[Transcribed page contents]

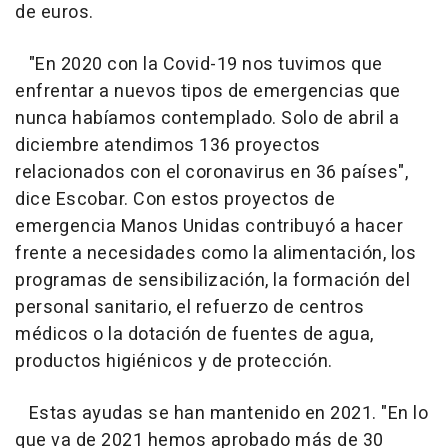
de euros.
"En 2020 con la Covid-19 nos tuvimos que
enfrentar a nuevos tipos de emergencias que
nunca habíamos contemplado. Solo de abril a
diciembre atendimos 136 proyectos
relacionados con el coronavirus en 36 países",
dice Escobar. Con estos proyectos de
emergencia Manos Unidas contribuyó a hacer
frente a necesidades como la alimentación, los
programas de sensibilización, la formación del
personal sanitario, el refuerzo de centros
médicos o la dotación de fuentes de agua,
productos higiénicos y de protección.
Estas ayudas se han mantenido en 2021. "En lo
que va de 2021 hemos aprobado más de 30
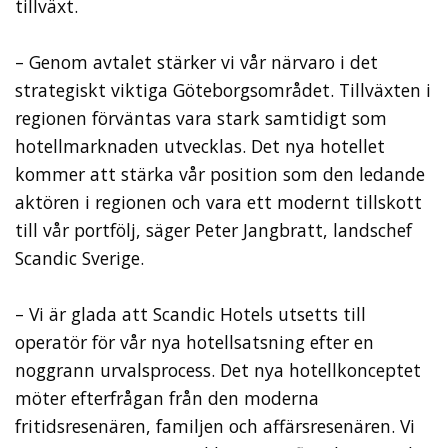
tillväxt.
– Genom avtalet stärker vi vår närvaro i det
strategiskt viktiga Göteborgsområdet. Tillväxten i
regionen förväntas vara stark samtidigt som
hotellmarknaden utvecklas. Det nya hotellet
kommer att stärka vår position som den ledande
aktören i regionen och vara ett modernt tillskott
till vår portfölj, säger Peter Jangbratt, landschef
Scandic Sverige.
– Vi är glada att Scandic Hotels utsetts till
operatör för vår nya hotellsatsning efter en
noggrann urvalsprocess. Det nya hotellkonceptet
möter efterfrågan från den moderna
fritidsresenären, familjen och affärsresenären. Vi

DIRECTIONS
All of the data should come back exactly as written, but without pictures.

ANSWER AREA
de euros.
"En 2020 con la Covid-19 nos tuvimos que
enfrentar a nuevos tipos de emergencias que
nunca habíamos contemplado. Solo de abril a
diciembre atendimos 136 proyectos
relacionados con el coronavirus en 36 países",
dice Escobar. Con estos proyectos de
emergencia Manos Unidas contribuyó a hacer
frente a necesidades como la alimentación, los
programas de sensibilización, la formación del
personal sanitario, el refuerzo de centros
médicos o la dotación de fuentes de agua,
productos higiénicos y de protección.
Estas ayudas se han mantenido en 2021. "En lo
que va de 2021 hemos aprobado más de 30
tillväxt.
– Genom avtalet stärker vi vår närvaro i det
strategiskt viktiga Göteborgsområdet. Tillväxten i
regionen förväntas vara stark samtidigt som
hotellmarknaden utvecklas. Det nya hotellet
kommer att stärka vår position som den ledande
aktören i regionen och vara ett modernt tillskott
till vår portfölj, säger Peter Jangbratt, landschef
Scandic Sverige.
– Vi är glada att Scandic Hotels utsetts till
operatör för vår nya hotellsatsning efter en
noggrann urvalsprocess. Det nya hotellkonceptet
möter efterfrågan från den moderna
fritidsresenären, familjen och affärsresenären. Vi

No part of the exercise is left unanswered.